The Federal Reserve’s latest Beige Book, released yesterday, painted a cautiously optimistic portrait of the state of the nation’s economy. The New York Times, reporting on the Beige Book, heralded a “slow and still fragile recovery” that is “taking hold across the country.” But even if the data bear out this anecdotal assessment, don’t think that a robust recovery is going to appear in your metro area anytime soon. Here’s why:
- In many parts of the country there are few signs of recovery. Of the 12 Federal Reserve districts, only Dallas (covering Texas and parts of Louisiana and New Mexico) reported that economic activity had firmed up compared to two months ago, according to the Beige Book. The Boston, Philadelphia, Richmond, Cleveland, and San Francisco districts (covering New England, the mid-Atlantic, part of the Great Lakes, the Intermountain West, and the West Coast) mentioned “signs of improvement.” That’s as good as it gets. The St. Louis district (covering parts of the mid-South and lower Midwest) reported a slowing of the pace of decline, not an improvement in economic conditions. And the districts covering the rest of the nation (large swaths of the Great Lakes, upper Midwest, Great Plains, and Southeast) reported only stability, not improvement.

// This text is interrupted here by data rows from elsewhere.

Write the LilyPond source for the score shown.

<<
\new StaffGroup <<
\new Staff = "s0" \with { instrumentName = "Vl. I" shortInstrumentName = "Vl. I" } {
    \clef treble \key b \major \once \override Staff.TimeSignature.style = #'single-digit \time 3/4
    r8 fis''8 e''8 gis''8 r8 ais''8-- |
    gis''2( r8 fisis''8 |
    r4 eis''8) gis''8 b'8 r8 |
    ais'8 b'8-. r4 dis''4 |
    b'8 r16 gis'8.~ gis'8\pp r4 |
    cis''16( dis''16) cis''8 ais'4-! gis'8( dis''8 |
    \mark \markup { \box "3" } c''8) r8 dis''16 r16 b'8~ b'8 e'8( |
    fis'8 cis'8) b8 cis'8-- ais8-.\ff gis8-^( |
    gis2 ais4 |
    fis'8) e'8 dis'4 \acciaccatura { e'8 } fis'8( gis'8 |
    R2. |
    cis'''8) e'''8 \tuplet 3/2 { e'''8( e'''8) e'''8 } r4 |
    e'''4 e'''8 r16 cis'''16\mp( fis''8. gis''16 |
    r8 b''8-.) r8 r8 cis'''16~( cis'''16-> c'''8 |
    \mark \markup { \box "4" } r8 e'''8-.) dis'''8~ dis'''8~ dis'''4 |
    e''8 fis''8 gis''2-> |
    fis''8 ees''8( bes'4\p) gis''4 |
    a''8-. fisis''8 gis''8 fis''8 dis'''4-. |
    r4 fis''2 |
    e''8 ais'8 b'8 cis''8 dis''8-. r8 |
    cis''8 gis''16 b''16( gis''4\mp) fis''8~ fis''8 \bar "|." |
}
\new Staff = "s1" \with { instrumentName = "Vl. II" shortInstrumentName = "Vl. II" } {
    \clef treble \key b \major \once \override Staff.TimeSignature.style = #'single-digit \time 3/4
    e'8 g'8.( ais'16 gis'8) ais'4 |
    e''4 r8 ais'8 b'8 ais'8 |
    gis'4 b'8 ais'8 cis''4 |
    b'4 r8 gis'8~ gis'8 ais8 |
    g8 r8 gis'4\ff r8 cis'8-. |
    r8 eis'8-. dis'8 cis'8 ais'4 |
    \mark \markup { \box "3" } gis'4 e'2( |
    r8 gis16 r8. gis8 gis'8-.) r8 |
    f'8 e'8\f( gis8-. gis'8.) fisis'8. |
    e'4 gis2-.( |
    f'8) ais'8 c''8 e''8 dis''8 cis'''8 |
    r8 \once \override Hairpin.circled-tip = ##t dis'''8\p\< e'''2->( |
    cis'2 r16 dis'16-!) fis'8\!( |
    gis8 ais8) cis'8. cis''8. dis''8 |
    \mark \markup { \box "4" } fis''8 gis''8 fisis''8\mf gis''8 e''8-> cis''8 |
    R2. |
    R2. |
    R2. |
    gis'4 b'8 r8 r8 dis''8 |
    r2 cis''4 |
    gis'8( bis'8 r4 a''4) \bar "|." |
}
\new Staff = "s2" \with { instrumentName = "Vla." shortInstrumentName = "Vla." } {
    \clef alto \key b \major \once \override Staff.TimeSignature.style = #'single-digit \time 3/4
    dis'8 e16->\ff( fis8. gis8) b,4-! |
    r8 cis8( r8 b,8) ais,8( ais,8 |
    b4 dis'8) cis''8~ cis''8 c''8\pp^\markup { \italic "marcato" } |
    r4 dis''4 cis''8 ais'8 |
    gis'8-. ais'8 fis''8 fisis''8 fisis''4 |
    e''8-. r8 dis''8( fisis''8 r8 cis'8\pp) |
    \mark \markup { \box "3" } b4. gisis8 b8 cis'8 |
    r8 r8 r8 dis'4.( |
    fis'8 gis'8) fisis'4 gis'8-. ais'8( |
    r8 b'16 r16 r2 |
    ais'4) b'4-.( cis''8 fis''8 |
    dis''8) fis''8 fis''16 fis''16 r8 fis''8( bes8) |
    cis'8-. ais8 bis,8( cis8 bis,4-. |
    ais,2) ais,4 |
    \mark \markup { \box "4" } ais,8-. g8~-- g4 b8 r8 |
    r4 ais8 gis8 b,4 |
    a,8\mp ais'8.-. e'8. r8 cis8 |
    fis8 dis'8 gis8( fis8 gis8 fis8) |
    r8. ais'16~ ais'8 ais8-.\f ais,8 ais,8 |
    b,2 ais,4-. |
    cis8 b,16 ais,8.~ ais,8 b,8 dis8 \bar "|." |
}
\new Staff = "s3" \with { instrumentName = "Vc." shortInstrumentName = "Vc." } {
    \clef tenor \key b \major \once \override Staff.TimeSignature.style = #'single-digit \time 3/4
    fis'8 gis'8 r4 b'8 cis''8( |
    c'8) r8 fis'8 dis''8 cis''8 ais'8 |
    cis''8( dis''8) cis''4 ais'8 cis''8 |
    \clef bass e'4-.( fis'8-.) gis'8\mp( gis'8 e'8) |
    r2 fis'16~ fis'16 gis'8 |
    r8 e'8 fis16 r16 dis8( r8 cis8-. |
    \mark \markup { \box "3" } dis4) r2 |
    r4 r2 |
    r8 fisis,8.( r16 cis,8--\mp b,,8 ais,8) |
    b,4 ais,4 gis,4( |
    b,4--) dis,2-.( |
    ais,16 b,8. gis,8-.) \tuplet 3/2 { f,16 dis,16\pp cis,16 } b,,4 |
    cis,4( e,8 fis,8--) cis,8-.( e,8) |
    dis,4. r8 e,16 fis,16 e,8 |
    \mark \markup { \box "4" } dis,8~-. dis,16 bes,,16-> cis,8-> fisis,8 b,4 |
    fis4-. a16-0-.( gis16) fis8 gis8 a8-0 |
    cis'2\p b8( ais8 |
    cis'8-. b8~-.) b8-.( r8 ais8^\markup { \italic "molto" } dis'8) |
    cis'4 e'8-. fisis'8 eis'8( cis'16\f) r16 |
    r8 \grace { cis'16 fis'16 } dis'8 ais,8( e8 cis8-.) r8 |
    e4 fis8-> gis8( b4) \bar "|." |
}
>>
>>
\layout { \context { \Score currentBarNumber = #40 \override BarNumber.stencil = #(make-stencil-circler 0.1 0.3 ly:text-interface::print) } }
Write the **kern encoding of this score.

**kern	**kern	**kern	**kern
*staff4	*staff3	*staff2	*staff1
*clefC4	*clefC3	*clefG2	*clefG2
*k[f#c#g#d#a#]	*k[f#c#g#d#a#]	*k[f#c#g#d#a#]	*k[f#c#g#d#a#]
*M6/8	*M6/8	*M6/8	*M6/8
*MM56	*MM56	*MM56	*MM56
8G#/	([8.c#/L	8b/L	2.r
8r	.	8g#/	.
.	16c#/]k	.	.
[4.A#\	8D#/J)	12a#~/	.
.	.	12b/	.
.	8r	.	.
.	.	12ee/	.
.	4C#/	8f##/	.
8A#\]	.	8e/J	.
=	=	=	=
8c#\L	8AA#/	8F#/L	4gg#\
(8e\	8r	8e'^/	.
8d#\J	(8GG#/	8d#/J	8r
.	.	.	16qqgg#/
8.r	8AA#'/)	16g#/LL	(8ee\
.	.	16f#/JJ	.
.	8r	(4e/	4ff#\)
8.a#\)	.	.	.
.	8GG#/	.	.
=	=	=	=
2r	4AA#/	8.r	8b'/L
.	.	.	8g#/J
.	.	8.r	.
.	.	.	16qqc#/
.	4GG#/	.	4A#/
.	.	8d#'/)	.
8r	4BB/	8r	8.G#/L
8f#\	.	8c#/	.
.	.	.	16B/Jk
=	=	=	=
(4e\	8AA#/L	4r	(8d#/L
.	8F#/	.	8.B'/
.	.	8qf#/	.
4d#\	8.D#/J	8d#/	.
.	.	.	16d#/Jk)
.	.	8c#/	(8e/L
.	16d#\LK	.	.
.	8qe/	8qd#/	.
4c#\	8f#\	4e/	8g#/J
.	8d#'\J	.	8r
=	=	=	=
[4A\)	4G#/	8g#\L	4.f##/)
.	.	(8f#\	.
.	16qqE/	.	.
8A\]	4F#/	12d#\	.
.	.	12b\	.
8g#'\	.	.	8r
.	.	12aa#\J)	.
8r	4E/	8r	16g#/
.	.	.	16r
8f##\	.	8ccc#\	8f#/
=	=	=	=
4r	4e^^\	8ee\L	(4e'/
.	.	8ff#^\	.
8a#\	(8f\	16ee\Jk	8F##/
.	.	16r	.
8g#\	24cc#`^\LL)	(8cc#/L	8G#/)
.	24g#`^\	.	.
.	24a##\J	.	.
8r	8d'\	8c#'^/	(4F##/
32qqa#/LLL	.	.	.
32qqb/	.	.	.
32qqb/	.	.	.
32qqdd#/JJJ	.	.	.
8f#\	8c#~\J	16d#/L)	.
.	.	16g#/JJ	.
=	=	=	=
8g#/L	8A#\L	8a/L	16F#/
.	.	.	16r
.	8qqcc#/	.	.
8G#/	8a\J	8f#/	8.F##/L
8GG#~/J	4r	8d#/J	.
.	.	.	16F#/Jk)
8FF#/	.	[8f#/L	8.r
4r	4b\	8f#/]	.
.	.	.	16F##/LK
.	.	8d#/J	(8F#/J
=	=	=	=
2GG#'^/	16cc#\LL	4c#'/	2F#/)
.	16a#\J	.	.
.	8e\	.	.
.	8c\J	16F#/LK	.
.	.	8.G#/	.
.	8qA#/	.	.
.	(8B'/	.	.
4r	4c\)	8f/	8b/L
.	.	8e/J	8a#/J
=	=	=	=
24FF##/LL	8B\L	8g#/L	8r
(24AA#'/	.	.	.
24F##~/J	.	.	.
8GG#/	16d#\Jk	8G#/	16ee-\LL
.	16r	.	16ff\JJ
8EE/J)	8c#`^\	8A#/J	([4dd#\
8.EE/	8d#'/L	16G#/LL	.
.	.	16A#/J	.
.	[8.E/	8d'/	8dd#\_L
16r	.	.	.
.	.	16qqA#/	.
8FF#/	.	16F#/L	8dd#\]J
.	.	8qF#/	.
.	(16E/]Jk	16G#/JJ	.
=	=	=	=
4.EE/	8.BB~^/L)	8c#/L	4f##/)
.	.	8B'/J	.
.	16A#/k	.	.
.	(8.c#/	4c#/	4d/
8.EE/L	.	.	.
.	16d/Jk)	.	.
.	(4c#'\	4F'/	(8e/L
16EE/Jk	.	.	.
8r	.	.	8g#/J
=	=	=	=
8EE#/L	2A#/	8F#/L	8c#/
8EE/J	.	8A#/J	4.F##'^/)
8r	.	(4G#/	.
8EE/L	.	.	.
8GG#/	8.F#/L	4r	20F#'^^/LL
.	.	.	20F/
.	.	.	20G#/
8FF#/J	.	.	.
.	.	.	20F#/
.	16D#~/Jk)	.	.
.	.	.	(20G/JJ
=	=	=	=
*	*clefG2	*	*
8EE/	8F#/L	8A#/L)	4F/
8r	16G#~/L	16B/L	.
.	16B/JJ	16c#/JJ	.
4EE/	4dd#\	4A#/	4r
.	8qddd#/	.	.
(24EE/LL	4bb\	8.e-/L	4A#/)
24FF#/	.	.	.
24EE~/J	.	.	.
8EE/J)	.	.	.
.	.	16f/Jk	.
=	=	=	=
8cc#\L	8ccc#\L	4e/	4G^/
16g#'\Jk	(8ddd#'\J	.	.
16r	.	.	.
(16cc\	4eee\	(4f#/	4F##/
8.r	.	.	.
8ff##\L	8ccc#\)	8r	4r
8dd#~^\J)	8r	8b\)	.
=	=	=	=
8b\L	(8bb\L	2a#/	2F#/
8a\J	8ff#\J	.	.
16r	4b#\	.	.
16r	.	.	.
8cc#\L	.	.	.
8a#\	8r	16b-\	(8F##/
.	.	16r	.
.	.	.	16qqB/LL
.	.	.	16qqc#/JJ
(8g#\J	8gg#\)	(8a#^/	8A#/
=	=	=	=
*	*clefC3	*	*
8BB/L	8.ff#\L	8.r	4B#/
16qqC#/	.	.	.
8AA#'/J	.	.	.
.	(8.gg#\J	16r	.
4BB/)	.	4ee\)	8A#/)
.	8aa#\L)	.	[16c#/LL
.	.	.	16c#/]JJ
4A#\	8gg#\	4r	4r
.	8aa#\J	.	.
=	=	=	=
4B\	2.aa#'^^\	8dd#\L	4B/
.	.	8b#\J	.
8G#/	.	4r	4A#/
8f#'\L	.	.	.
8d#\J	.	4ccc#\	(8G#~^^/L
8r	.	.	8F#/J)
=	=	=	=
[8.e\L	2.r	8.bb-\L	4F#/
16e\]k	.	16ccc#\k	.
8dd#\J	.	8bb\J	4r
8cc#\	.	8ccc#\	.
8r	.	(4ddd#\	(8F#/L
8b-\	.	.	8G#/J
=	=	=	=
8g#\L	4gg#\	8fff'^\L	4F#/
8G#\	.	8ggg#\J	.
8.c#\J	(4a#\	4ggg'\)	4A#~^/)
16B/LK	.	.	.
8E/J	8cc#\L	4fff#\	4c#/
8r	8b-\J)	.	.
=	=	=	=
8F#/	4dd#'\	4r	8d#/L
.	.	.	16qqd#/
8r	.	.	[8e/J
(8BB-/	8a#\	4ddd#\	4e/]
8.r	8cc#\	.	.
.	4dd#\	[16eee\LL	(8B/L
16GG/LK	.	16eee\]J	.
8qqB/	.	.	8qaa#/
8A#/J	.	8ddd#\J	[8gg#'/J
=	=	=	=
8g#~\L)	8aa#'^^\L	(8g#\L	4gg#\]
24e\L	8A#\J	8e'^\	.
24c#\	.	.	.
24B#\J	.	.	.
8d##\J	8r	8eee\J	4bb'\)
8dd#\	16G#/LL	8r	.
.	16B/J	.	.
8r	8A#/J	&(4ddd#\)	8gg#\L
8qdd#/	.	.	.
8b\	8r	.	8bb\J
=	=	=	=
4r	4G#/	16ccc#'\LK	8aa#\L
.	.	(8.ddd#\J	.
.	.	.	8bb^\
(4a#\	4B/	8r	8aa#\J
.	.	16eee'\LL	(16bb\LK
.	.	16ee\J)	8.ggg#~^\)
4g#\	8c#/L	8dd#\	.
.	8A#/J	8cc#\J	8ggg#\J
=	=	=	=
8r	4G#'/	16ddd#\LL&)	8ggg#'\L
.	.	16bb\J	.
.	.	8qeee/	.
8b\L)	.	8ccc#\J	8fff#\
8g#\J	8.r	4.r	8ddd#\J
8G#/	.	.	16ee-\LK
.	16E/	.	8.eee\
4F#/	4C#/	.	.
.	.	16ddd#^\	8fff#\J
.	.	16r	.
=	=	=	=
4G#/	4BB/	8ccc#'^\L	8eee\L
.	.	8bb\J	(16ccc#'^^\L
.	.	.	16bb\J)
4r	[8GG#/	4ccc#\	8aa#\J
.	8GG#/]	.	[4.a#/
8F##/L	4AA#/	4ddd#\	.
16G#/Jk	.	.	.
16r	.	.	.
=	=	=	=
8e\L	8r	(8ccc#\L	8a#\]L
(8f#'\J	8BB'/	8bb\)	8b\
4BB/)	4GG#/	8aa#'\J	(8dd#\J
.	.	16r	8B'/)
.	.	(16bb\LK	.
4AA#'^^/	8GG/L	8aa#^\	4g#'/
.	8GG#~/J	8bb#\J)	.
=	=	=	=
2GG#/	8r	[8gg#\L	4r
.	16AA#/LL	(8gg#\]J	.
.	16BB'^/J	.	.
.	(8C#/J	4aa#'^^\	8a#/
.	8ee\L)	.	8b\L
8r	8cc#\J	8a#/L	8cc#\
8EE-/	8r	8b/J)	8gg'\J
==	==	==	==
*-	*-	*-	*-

- The jobs picture is still getting worse and will probably take a long time to recover. The labor market is where working Americans feel the impact of recession and recovery, and here there is little cause for optimism. In August the nation lost jobs for the 20th consecutive month, making the string of monthly job losses during this recession the longest since data were first collected in 1939. (The best that can be said about this is that the rate of job loss declined. More on that next week.) The unemployment rate hit 9.7 percent, its highest level in 26 years. The Congressional Budget Office expects the unemployment rate to hit 10 percent next year and to remain above 5 percent for several more years, even once the recession is technically over.
- Recovery may not last long. Economic recovery doesn’t necessarily mean a return to another decade of economic growth. A second recession can follow quickly on the heels of an economic upturn. We’ve seen such “double-dip” or “W-shaped” recessions before—in 1980-82 and, before that, during the Great Depression. Without a sustained source of long-term economic growth, we could see one again.
As Paul Krugman pointed out, the U.S. economy may well be in a recovery (technically speaking) but that’s irrelevant. For the next year and maybe longer, it isn’t going to feel like a recovery in much of the nation.